Supplied records:
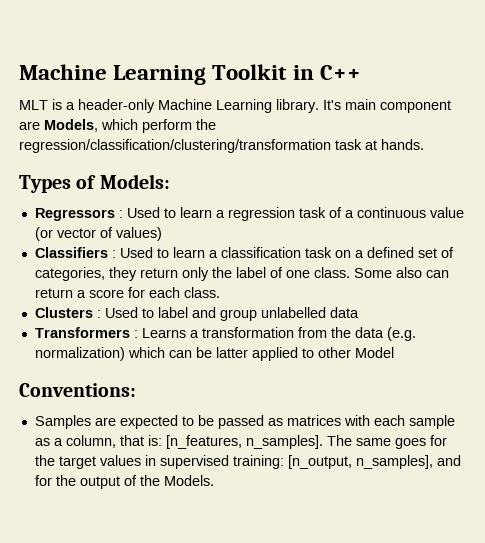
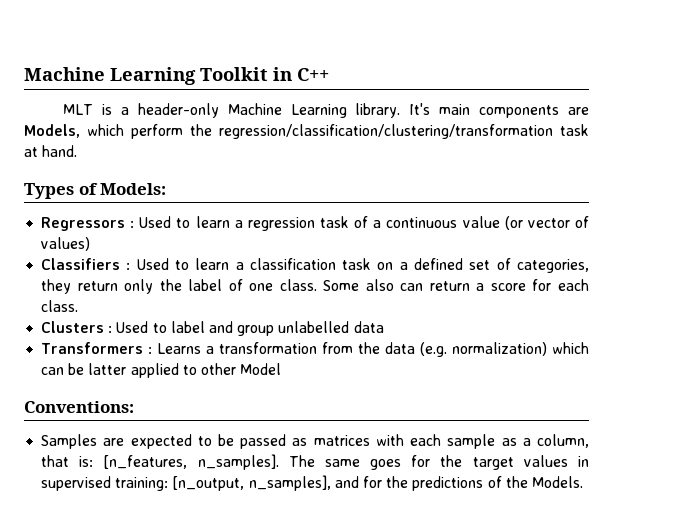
[380,100,451,113] component -> [479,105,560,118] components
[381,139,424,150] hands. -> [42,145,78,157] hand.
[79,476,120,489] output -> [412,476,484,491] predictions

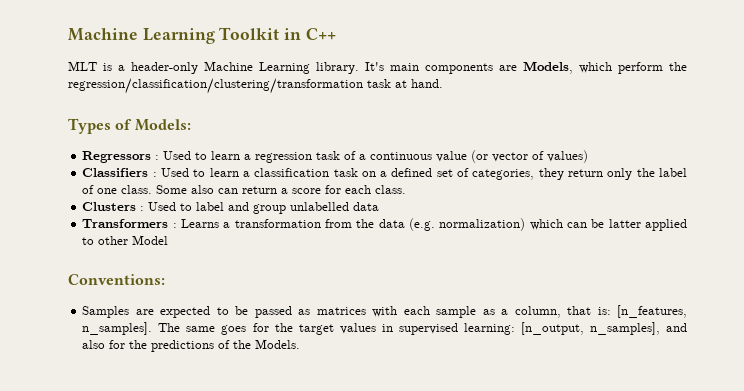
[115,477,169,491] training: -> [463,323,515,335] learning:
(359, 482) none -> [82,340,106,349] also

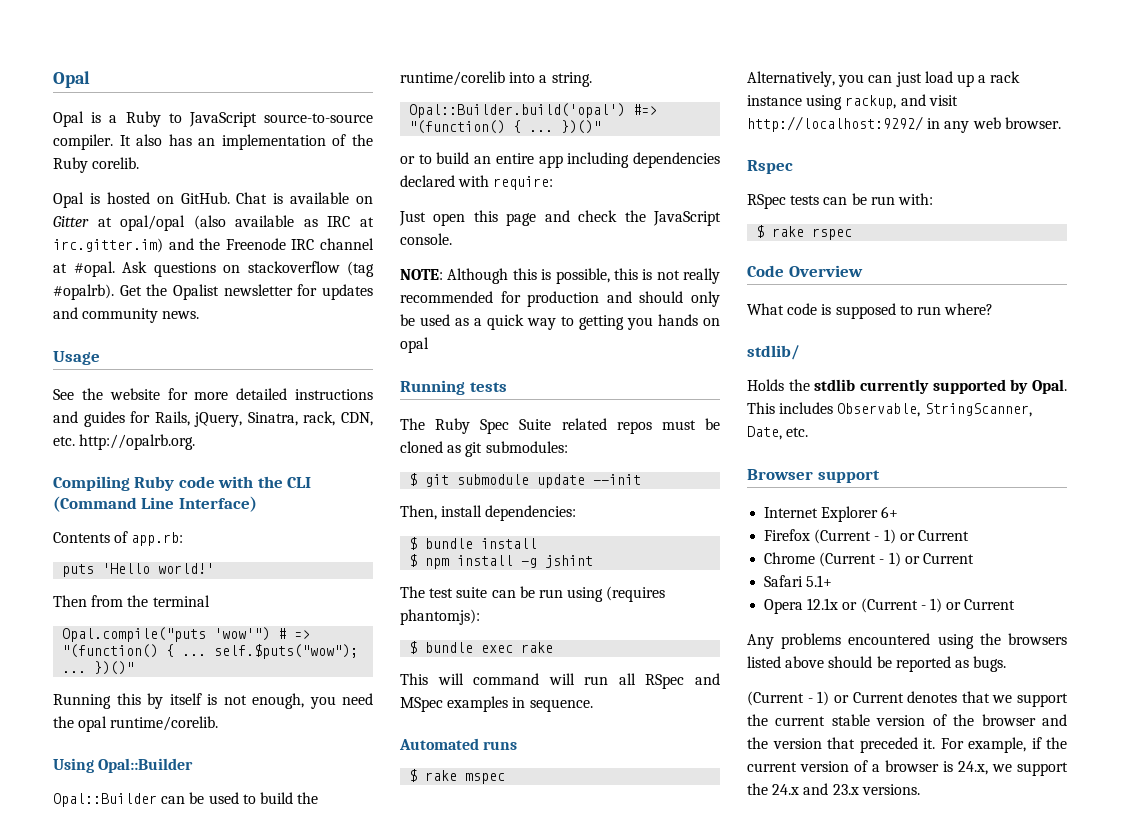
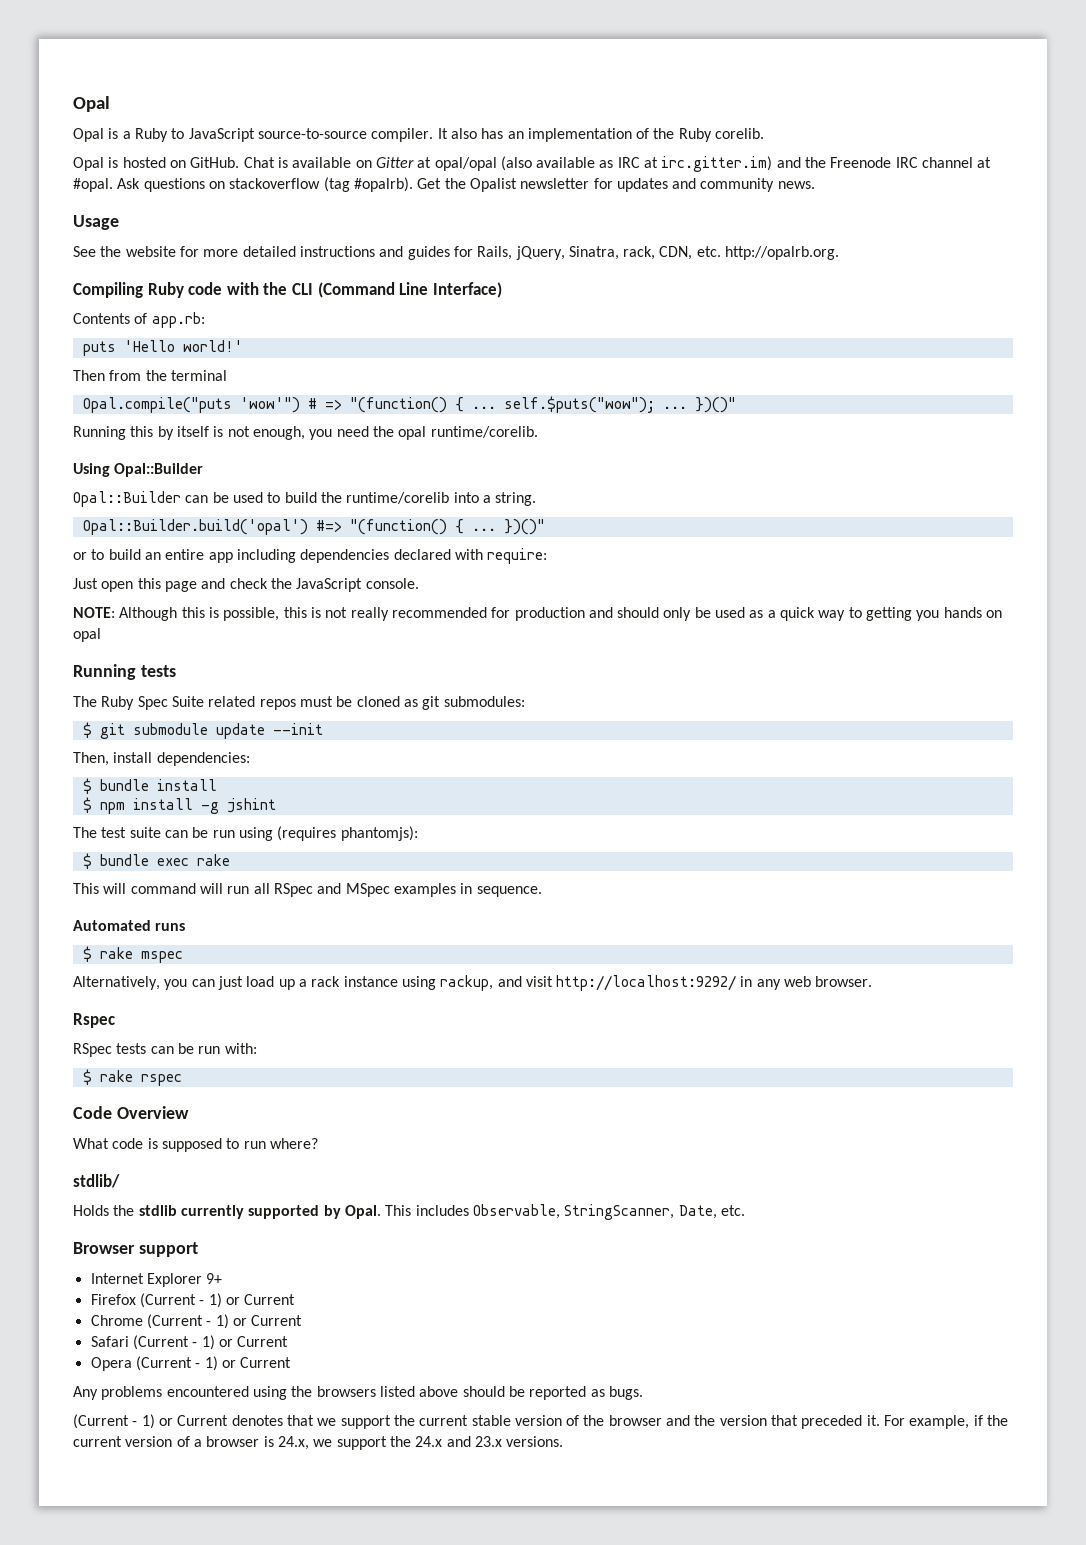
[881,506,899,518] 6+ -> [206,1273,223,1284] 9+
[806,575,833,587] 5.1+ -> [132,1335,289,1350] (Current - 1) or Current
[807,598,858,610] 12.1x or -> (132, 1364) none

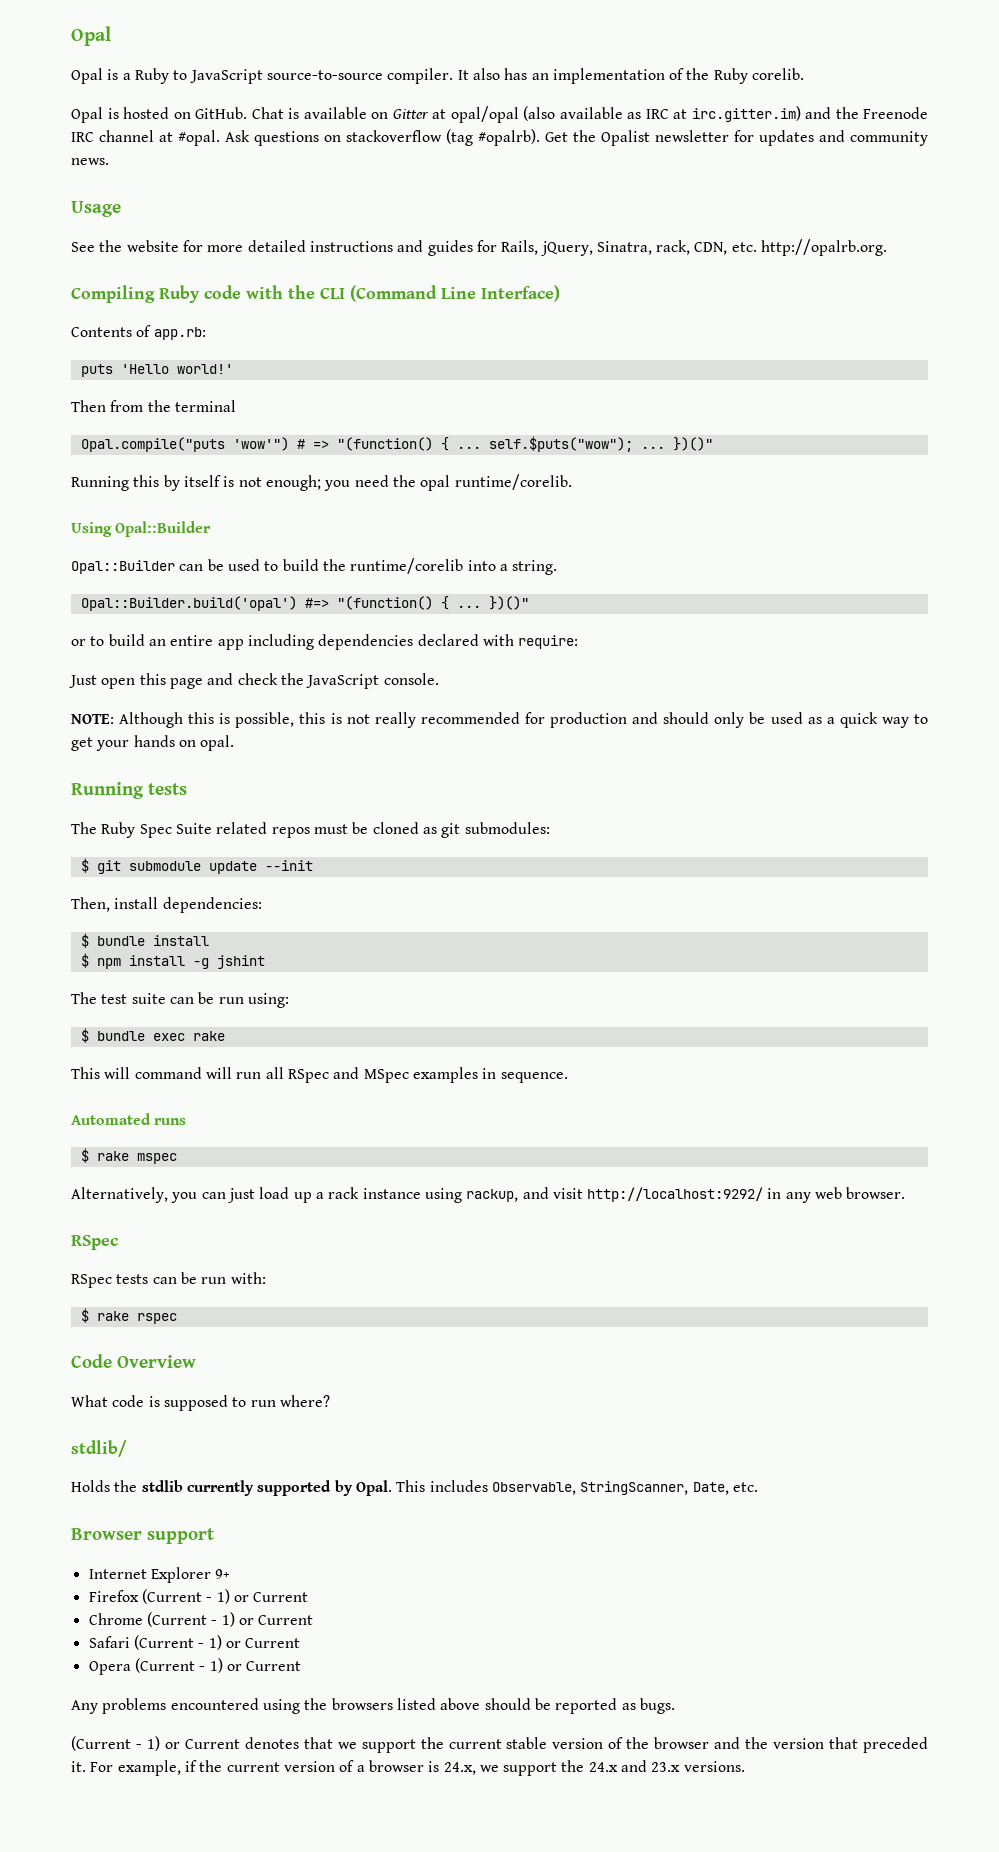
[252,426,305,440] enough, -> [265,475,321,491] enough;
[866,607,940,621] getting you -> [71,737,130,751] get your
[73,628,101,642] opal -> [200,735,235,751] opal.
[238,826,418,841] using (requires phantomjs): -> [247,993,289,1008] using:
[73,1013,115,1028] Rspec -> [71,1235,118,1250] RSpec

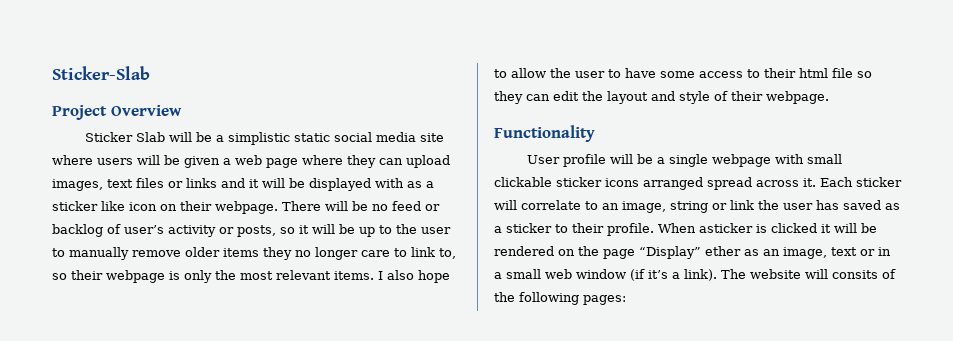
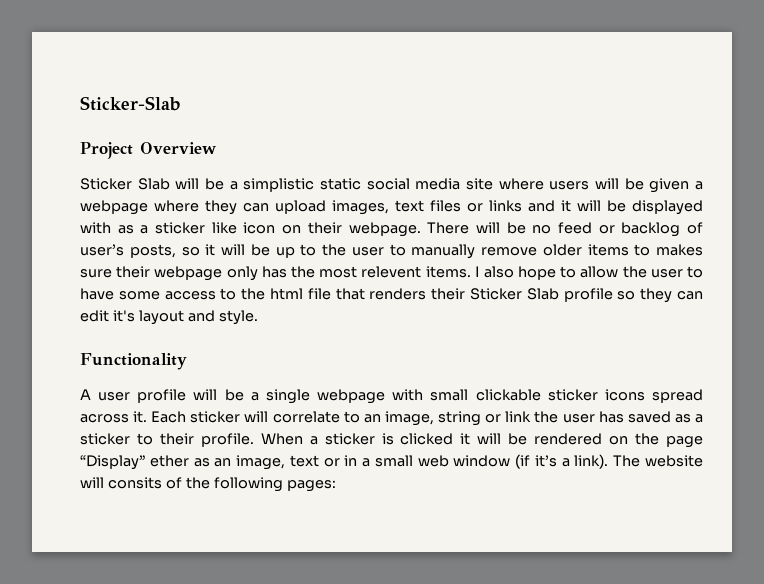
[235,155,298,168] web page -> [80,200,148,215] webpage
[168,225,234,237] activity or -> (124, 250) none
[263,247,456,260] [52,270,212,283] they no longer care to link to, so their webpage is only -> [634,244,703,256] [80,266,287,281] to makes sure their webpage only has
[276,270,331,280] relevant -> [361,266,422,278] relevent
[764,68,796,78] their -> [241,288,266,300] the
(853, 73) none -> [335,288,613,302] that renders their Sticker Slab profile
[582,91,603,101] the -> [112,310,135,322] it's
[679,91,829,104] style of their webpage. -> [218,310,258,325] style.
[526,155,560,164] User -> [80,389,131,401] A user
[643,177,703,190] arranged -> (645, 395) none
[699,223,753,233] asticker -> [309,433,375,445] a sticker

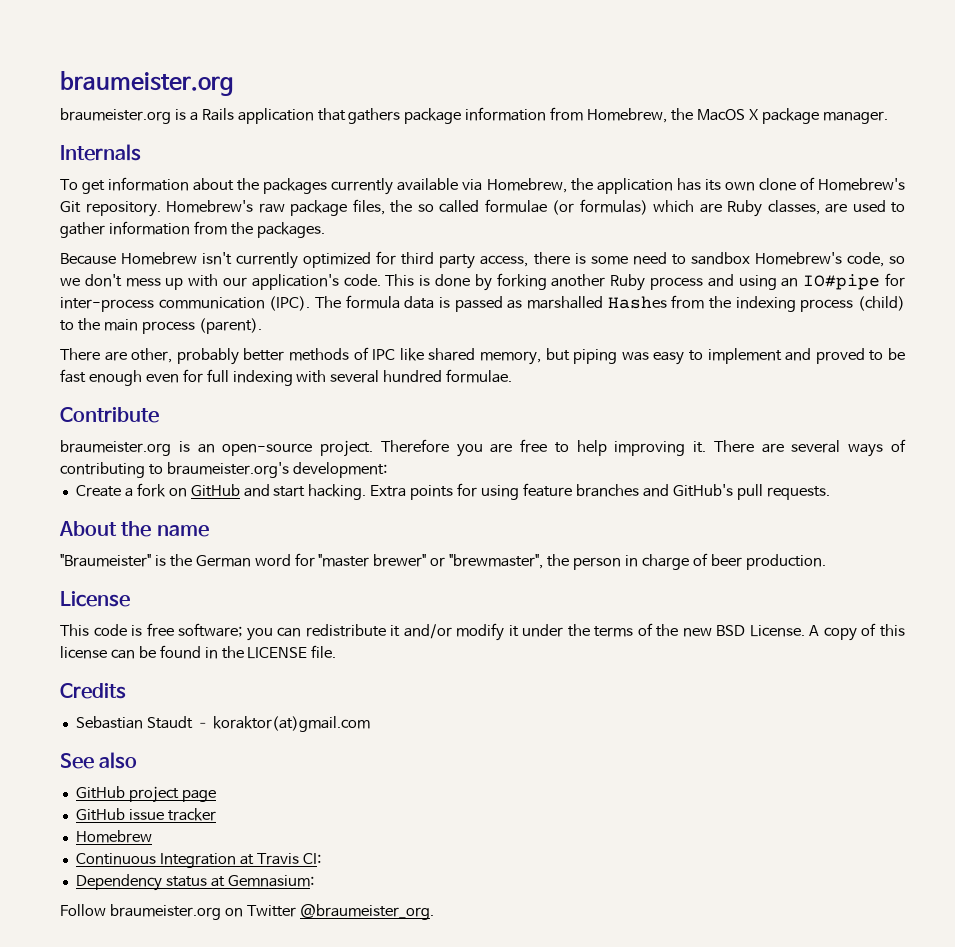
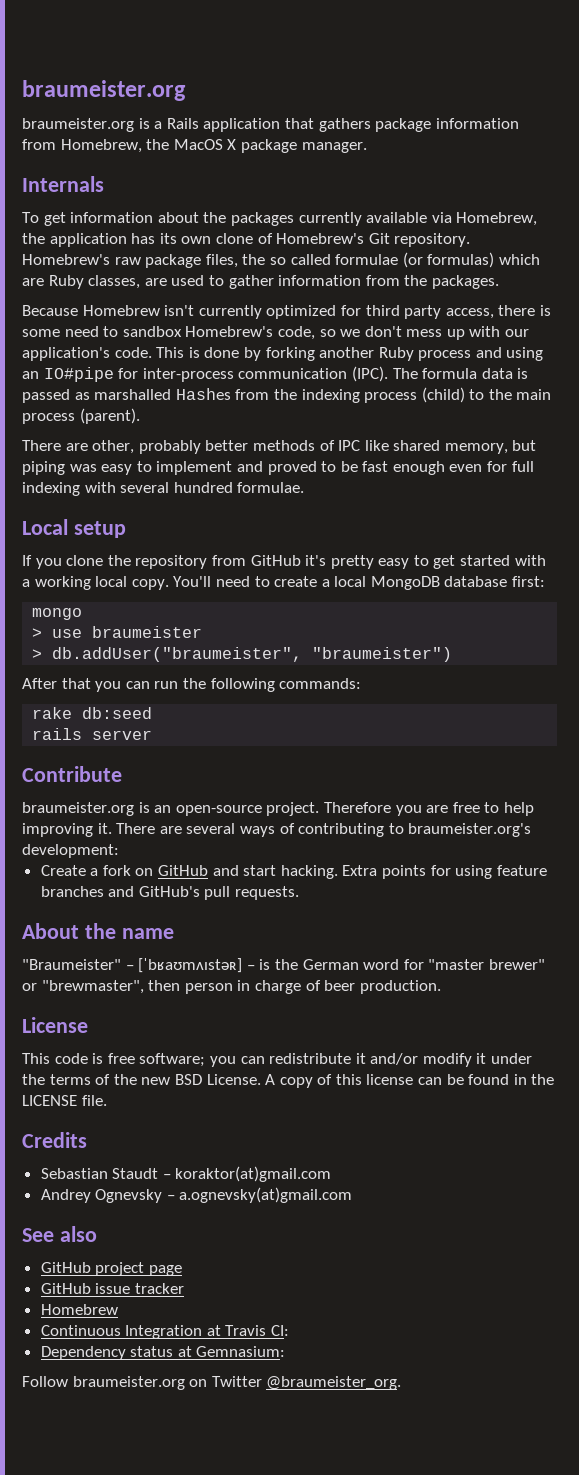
(513, 376) none -> [22,519,126,538] [22,555,546,569] [22,576,546,590] [32,608,83,620] [32,626,203,638] [32,647,453,662] [22,678,362,692] [32,707,153,719] [32,728,153,740] // Local setup // If you clone the repository from GitHub it's pretty easy to get started with a working local copy. You'll need to create a local MongoDB database first: // mongo // > use braumeister // > db.addUser("braumeister", "braumeister") // After that you can run the following commands: // rake db:seed // rails server
(151, 560) none -> [125,958,255,973] – [ˈbʁaʊmʌɪstəʀ] –
[547,554,570,567] the -> [148,980,181,991] then
(370, 724) none -> [40,1187,353,1203] // Andrey Ognevsky – a.ognevsky(at)gmail.com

About this task: Transcribe the data verbatim. No picture belongs in the result.

Solution:
[380,100,451,113] component -> [479,105,560,118] components
[381,139,424,150] hands. -> [42,145,78,157] hand.
[79,476,120,489] output -> [412,476,484,491] predictions

[115,477,169,491] training: -> [463,323,515,335] learning:
(359, 482) none -> [82,340,106,349] also

[881,506,899,518] 6+ -> [206,1273,223,1284] 9+
[806,575,833,587] 5.1+ -> [132,1335,289,1350] (Current - 1) or Current
[807,598,858,610] 12.1x or -> (132, 1364) none

[252,426,305,440] enough, -> [265,475,321,491] enough;
[866,607,940,621] getting you -> [71,737,130,751] get your
[73,628,101,642] opal -> [200,735,235,751] opal.
[238,826,418,841] using (requires phantomjs): -> [247,993,289,1008] using:
[73,1013,115,1028] Rspec -> [71,1235,118,1250] RSpec

[235,155,298,168] web page -> [80,200,148,215] webpage
[168,225,234,237] activity or -> (124, 250) none
[263,247,456,260] [52,270,212,283] they no longer care to link to, so their webpage is only -> [634,244,703,256] [80,266,287,281] to makes sure their webpage only has
[276,270,331,280] relevant -> [361,266,422,278] relevent
[764,68,796,78] their -> [241,288,266,300] the
(853, 73) none -> [335,288,613,302] that renders their Sticker Slab profile
[582,91,603,101] the -> [112,310,135,322] it's
[679,91,829,104] style of their webpage. -> [218,310,258,325] style.
[526,155,560,164] User -> [80,389,131,401] A user
[643,177,703,190] arranged -> (645, 395) none
[699,223,753,233] asticker -> [309,433,375,445] a sticker

(513, 376) none -> [22,519,126,538] [22,555,546,569] [22,576,546,590] [32,608,83,620] [32,626,203,638] [32,647,453,662] [22,678,362,692] [32,707,153,719] [32,728,153,740] // Local setup // If you clone the repository from GitHub it's pretty easy to get started with a working local copy. You'll need to create a local MongoDB database first: // mongo // > use braumeister // > db.addUser("braumeister", "braumeister") // After that you can run the following commands: // rake db:seed // rails server
(151, 560) none -> [125,958,255,973] – [ˈbʁaʊmʌɪstəʀ] –
[547,554,570,567] the -> [148,980,181,991] then
(370, 724) none -> [40,1187,353,1203] // Andrey Ognevsky – a.ognevsky(at)gmail.com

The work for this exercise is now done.